Il PD in outsourcing
Leggo dalla Stampa (ma potrei farlo partendo dalle note politiche di qualsiasi quotidiano), due esempi della situazione interna al Pd, a cui se ne aggiunge un terzo, quello della durata del governo, ovviamente.
Riforma elettorale: la proposta di Franceschini «piace a Casini, molto meno alla Bindi, ai veltroniani e ai promotori del referendum».
In particolare c’è chi dice che il modello tedesco «è inaccettabile», meglio quello spagnolo. E noi che eravamo rimasti all’ungherese e al Mattarellum? Boh.

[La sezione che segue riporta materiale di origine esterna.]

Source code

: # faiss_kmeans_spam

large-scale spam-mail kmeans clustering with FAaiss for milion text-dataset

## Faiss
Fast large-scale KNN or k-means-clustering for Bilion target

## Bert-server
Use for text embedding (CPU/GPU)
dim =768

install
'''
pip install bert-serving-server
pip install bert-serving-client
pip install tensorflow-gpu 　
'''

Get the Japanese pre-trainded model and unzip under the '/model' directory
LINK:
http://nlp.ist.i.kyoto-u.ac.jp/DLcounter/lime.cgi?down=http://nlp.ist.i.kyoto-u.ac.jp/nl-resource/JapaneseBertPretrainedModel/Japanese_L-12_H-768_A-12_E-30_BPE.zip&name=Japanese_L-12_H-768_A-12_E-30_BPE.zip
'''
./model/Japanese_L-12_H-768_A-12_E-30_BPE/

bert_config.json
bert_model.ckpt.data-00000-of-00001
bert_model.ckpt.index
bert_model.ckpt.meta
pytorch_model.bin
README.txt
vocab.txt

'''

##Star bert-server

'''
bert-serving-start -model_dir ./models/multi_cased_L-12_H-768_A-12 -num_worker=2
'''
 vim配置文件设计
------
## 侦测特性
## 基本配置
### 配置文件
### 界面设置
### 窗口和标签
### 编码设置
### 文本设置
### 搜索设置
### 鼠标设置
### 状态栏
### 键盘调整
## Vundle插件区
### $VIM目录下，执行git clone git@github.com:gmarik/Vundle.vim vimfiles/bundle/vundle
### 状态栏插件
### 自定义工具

Articolo 18: Fassina in tv si era espresso duramente, ieri sera. Oggi Letta: «sull’art. 18 ci vuole una discussione tra il governo e le forze politiche che lo sostengono». Siccome Pdl e Terzo Polo non hanno problemi a farlo saltare (si ricorda che ai tempi di Cofferati, per capirci, governavano insieme tutti gli esponenti di cui stiamo parlando, con l’aggiunta di Rutelli che non pare problematica), è il Pd l’unica «forza politica che sostiene il governo» che deve dare il via libera. Situazione delicata, se è vero che anche Bonanni (e lo zio, dobbiamo immaginare) sta con la Cgil.
A me, da elettore del Pd, questa situazione non pare sostenibile. Come ricordato, il Pd non discute della propria linea politica da settembre – se non nel famoso caminetto, dove tutti sembrano essere in disaccordo su tutto. E va benissimo salvare il Paese con una manovra che ci piace per tre quarti (facendo una media delle posizioni espresse in questi giorni), ma affidare la propria linea e l’intera direzione politica di un partito (che ha raggiunto il trenta per cento nei sondaggi, ma che potrebbe accusare un rimbalzo ‘tecnico’, any sense) all’esterno può essere alla lunga molto pericoloso. L’outsourcing non può essere esteso a tutto, e ipotecare le scelte presenti e future: si chiama eteronomia, e in politica (e non solo) non è esattamente una bella cosa. Soprattutto in vista di future elezioni. A meno che, in cuor nostro, non si sia già deciso che il Pd non esiste più.